Source data:
════════════════════

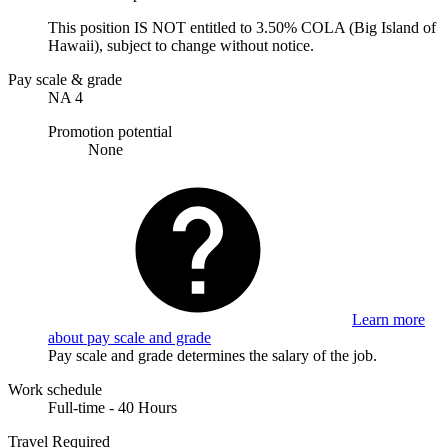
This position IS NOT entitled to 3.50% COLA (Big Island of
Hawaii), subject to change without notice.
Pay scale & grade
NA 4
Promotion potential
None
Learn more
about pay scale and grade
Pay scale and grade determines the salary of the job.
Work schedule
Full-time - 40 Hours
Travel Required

════════════════════

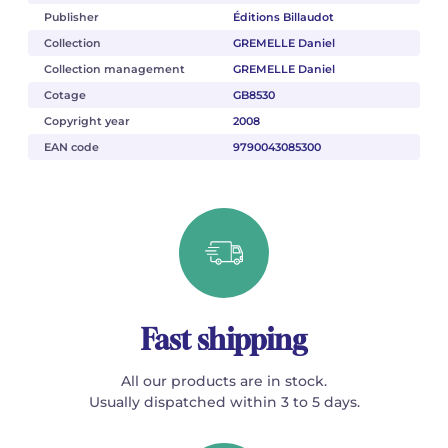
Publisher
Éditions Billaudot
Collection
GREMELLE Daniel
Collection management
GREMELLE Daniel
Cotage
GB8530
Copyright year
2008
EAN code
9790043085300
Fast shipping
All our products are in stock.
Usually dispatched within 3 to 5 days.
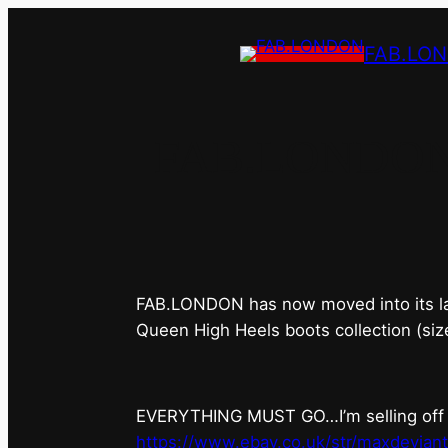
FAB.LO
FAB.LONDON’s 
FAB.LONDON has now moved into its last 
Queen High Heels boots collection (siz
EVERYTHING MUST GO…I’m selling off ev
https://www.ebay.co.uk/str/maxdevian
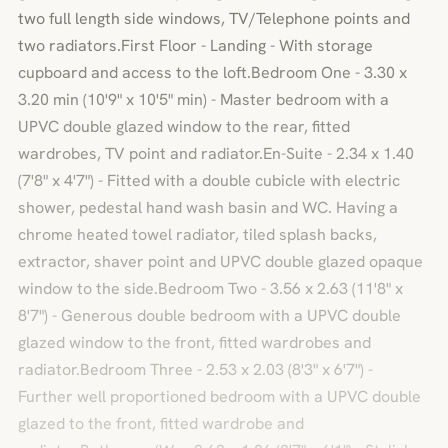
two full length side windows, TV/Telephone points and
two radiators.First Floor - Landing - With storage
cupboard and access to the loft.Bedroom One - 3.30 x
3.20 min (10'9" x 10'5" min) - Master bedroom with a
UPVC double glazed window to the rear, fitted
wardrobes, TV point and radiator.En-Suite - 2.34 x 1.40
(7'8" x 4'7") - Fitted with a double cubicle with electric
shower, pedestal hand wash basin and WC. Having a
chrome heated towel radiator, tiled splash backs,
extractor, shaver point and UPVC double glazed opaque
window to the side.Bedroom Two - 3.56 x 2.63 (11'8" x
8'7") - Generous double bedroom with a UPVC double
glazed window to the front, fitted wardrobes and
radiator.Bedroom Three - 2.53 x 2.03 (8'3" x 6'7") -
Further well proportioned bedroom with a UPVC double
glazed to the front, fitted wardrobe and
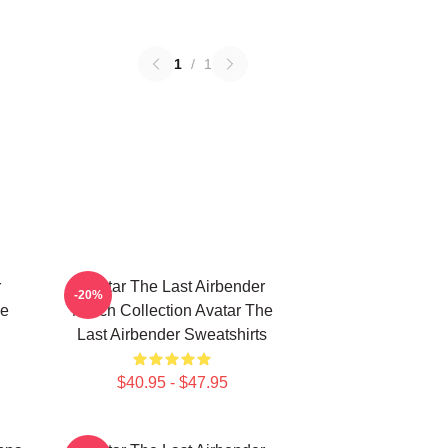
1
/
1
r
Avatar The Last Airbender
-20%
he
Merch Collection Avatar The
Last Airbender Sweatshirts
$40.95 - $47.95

════════════════════

[Task statement] Rewrite the lines from the one containing "This position IS" to the one containing "Travel Required", swapping "Full-time" for "Part-time" and keeping everything else the same.

[Task answer]
This position IS NOT entitled to 3.50% COLA (Big Island of
Hawaii), subject to change without notice.
Pay scale & grade
NA 4
Promotion potential
None
Learn more
about pay scale and grade
Pay scale and grade determines the salary of the job.
Work schedule
Part-time - 40 Hours
Travel Required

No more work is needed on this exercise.